### What you will do
(A) List every line in the listing that contains the string "veau", matching case exactly.
(B) Continue the article on the Union Insurance Society of Canton from the point where it stops.
+++ Document section
= Union Insurance Society of Canton =

The Union Insurance Society of Canton (commonly known as the Union) was a major Hong Kong–based insurance company regarded in the early 20th century as one of the four leading British businesses, or "hongs", of colonial Hong Kong alongside Hong Kong Shanghai Bank, Jardine Matheson and Swire.

By 1953 Union was the leading Hong Kong Insurance company, with assets of £14.4m, over five times that of the nearest local rival, Canton Insurance. In 1967 the Union was acquired by the Guardian Assurance Company which was itself acquired by Axa in 1999.

Notable employees and directors of the Union included William Keswick, William Shenton, Arthur William Hughes, A. O. Lang, Stanley Hudson Dodwell, Percy Hobson Holyoak and John Owen Hughes.

== History ==
The Union was founded in 1835 by Dent & Co to provide insurance for commercial cargoes in Canton following expiry of the East India Company monopoly over trade. Original subscribers are believed to have also included Jardine, Matheson & Co., Turner & Co. and Russell & Co. although early records did not survive the collapse of Dent in 1866. When the ports of Hong Kong opened in 1841, the Union moved its business operations from Macau to become the first insurer to be headquartered in the new colony. Until 1874 the company operated under a succession of limited terms of up to three years, each followed by a liquidation of assets to its members, a practice routed in its origins as a mutual assurance society.
++++++
+++ Data to use
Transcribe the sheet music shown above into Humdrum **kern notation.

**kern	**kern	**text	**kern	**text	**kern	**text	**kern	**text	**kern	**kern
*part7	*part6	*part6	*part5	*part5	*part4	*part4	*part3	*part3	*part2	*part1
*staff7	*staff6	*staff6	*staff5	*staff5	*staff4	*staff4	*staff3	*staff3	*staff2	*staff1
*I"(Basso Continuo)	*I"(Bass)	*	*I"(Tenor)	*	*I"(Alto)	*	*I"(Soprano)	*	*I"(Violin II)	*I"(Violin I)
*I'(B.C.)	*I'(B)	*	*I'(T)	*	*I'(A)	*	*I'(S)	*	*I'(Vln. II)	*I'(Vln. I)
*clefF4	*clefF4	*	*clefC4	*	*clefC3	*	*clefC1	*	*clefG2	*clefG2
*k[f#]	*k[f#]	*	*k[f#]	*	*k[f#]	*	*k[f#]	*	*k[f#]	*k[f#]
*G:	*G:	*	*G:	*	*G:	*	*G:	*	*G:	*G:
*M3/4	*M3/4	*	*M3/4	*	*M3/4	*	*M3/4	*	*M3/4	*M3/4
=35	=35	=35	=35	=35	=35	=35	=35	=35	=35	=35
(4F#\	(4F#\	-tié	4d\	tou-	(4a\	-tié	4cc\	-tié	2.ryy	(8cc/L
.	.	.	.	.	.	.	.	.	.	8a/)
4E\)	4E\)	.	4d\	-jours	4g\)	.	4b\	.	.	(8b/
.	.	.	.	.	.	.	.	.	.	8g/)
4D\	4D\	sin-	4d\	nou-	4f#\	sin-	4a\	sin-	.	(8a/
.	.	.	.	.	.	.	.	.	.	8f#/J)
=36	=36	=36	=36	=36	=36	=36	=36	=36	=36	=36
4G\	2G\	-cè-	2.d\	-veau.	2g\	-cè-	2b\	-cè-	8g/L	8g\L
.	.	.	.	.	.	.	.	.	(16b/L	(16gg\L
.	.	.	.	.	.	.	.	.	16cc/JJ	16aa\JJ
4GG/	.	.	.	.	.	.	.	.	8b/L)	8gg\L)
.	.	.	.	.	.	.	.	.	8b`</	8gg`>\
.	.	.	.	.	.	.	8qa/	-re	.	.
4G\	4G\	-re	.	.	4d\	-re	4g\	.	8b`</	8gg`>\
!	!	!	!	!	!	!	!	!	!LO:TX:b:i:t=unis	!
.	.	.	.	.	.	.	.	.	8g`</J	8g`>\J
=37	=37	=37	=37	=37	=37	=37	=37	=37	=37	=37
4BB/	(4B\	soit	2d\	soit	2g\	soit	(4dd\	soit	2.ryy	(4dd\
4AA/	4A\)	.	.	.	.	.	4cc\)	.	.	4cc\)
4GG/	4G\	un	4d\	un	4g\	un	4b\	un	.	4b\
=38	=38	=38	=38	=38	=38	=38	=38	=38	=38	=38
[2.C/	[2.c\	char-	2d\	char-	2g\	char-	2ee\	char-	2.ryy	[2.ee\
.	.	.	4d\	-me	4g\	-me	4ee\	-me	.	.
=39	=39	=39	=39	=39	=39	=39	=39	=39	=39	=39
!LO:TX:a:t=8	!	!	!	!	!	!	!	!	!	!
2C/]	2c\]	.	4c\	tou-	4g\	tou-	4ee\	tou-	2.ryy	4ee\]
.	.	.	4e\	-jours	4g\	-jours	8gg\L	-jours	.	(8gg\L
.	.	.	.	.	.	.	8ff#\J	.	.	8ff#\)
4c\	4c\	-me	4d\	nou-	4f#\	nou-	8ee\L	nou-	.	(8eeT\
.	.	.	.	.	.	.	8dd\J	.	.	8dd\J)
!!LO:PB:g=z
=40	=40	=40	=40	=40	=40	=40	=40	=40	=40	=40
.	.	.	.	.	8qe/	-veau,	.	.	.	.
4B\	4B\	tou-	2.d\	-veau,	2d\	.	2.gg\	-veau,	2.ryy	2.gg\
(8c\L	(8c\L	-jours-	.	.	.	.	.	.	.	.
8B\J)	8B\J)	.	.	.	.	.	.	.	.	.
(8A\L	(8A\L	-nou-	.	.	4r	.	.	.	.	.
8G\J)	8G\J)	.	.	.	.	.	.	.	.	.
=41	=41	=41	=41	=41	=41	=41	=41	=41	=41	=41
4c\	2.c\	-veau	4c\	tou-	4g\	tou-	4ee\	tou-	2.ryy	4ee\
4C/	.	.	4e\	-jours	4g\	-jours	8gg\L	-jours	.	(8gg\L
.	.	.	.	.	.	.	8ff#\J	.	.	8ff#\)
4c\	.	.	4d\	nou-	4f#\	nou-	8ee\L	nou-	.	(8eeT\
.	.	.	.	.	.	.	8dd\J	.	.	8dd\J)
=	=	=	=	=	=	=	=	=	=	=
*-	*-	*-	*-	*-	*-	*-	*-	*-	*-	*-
++++++
### Answer set
(A)
4G\	2G\	-cè-	2.d\	-veau.	2g\	-cè-	2b\	-cè-	8g/L	8g\L
.	.	.	.	.	8qe/	-veau,	.	.	.	.
4B\	4B\	tou-	2.d\	-veau,	2d\	.	2.gg\	-veau,	2.ryy	2.gg\
4c\	2.c\	-veau	4c\	tou-	4g\	tou-	4ee\	tou-	2.ryy	4ee\

(B)
The leadership of Nathaniel J. Ede as Secretary from 1871 to 1897 had a far reaching impact on the development of the Union. N. J. Ede led the introduction of new articles in 1873 which abandoned the requirement for a limited life and also its subsequent re-registration as a limited liability company under the Hong Kong Corporation Act of 1865–1881. Chalkley comments "The change from a short-term society of partners to a permanent corporation denoted not merely a change in legal form, it also betokened a change in the style of management." " We see in the society an early example of the "managerial revolution" which was to affect corporate establishments from that time to the present day. A merchant's mutual had become a corporation with a life of its own." The changes to the Society between 1873 and its re-registration in 1882 are an early example of demutualization. The entity registered on 24 October 1882 remains live with CR No. 0000011 and is one of the oldest limited liability entities in Hong Kong.

In its new legal form the Union expanded rapidly. It opened branch offices in London in 1874 and Melbourne in 1883, N.J. Ede's nephew Charles Montague Ede became the general manager of the company in 1908 in succession to W. J. Saunders. Under his leadership, the Union Insurance Society of Canton expanded as a global insurance company, opened up new branches at Tokyo, Hankow, Tientsin, Scurabaya, Bombay, Sydney, Adelaide, Brisbane, Perth, Auckland, Wellington, Christchurch, Vancouver, Toronto, Buenos Aires, Cario and Johannesburg and numerous other agencies. The company's assets expanded to $2 million in 1892 and $17M in 1914. and over £5m by 1924.

The Union acquired China Traders Insurance Co. in 1906, the China Fire Insurance co. in 1916 and the Yangtze Insurance Association in 1925. By 1920 the Union was the largest marine insurance company in the world.

The Union's former headquarters "Union House" occupied the site of the present day Chater House in Hong Kong.

Notable employees and directors of the Union included William Keswick, William Shenton, Arthur William Hughes, A. O. Lang, Stanley Hudson Dodwell, Percy Hobson Holyoak and John Owen Hughes

In 1967 the Union was acquired by the Guardian Assurance Company which was itself acquired by Axa in 1999.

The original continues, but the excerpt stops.